The capacity to use our CV approach for monitoring fish populations is dependent on the ability to obtain and deploy several underwater cameras across the desired seascape. In this study, we deployed a six camera array in a fish corridor to maximise the chances to obtain movement data. However, each set and camera obtained unequal amounts of data and the array also resulted in repeated tracking of fish. Therefore, a major task when using camera-based technologies is to design and deploy an appropriate camera system to monitor animal interactions (Wearn & Glover-Kapfer, 2019). A recent global survey suggested that methodological improvements in the quality and accessibility of methods and analytical tools for camera-based technologies are still required (Glover-Kapfer, Soto-Navarro & Wearn, 2019). While our study demonstrates that fish can be detected and tracked automatically in aquatic ecosystems, further research into methodological designs (i.e. the optimal number of cameras needed to detect movement) are still required. The development of standardised camera-based methodologies, such as methodological guides for baited remote underwater surveys (Langlois et al., 2020) or for camera traps (Rovero et al., 2013), but specific to ecological camera-CV applications will help advance the applications of CV into movement ecology. Furthermore, the combination of both traditional and emerging techniques can provide data that can increase our understanding of complex movement behaviours in marine ecosystems (Christin, Hervet & Lecomte, 2019; Lopez-Marcano et al., 2020).

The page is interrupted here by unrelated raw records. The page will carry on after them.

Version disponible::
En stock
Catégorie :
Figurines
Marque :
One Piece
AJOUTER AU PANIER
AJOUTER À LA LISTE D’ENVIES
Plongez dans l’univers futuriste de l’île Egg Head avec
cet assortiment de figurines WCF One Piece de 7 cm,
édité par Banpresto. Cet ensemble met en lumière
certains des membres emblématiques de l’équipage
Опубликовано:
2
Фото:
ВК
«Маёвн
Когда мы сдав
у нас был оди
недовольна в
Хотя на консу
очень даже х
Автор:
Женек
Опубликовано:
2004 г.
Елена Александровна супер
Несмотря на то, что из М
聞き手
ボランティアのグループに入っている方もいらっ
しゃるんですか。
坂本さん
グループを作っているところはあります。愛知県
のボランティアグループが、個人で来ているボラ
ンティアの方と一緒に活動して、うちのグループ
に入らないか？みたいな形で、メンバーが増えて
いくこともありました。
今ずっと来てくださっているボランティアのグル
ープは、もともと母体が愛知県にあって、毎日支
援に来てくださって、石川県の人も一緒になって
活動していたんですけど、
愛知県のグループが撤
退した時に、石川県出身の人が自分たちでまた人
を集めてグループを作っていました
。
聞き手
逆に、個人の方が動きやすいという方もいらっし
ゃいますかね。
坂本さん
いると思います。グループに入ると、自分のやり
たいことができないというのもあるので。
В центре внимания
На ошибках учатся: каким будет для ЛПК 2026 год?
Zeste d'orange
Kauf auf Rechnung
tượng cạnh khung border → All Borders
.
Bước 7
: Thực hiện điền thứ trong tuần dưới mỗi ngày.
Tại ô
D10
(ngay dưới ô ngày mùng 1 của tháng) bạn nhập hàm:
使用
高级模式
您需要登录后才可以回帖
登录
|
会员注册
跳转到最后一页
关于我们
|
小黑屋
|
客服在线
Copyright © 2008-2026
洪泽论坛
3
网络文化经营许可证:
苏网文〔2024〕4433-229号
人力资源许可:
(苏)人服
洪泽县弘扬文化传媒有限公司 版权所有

Remote camera systems and CV techniques can help provide robust, reliable and automatic tools to monitor and observe fish movement in marine ecosystems (Rowcliffe et al., 2016; Francisco, Nührenberg & Jordan, 2020). Technological advances have allowed us to better understand the complexities of animal movement, and our study shows that these techniques can be successfully applied in complex marine scenarios (Weinstein, 2018). By utilising a combination of CV frameworks, we demonstrated that automated tracking of fish movement between distinct seascapes (e.g. artificial and natural) is possible. We suggest that these methods are transferable to other types of fish corridors and other habitats, such as the mangrove, seagrass and coral reef continuum (Spampinato et al., 2008; Olds et al., 2018; Francisco, Nührenberg & Jordan, 2020). Further development of these models and architectures, such as integrated OD and OT with stereo video (Huo et al., 2018) and pairwise comparisons of detections (Guo et al., 2020), will likely lead to improvements in accuracy. Continual improvements in accuracy will provide a rigorous framework to study and quantify fish connectivity in the wild.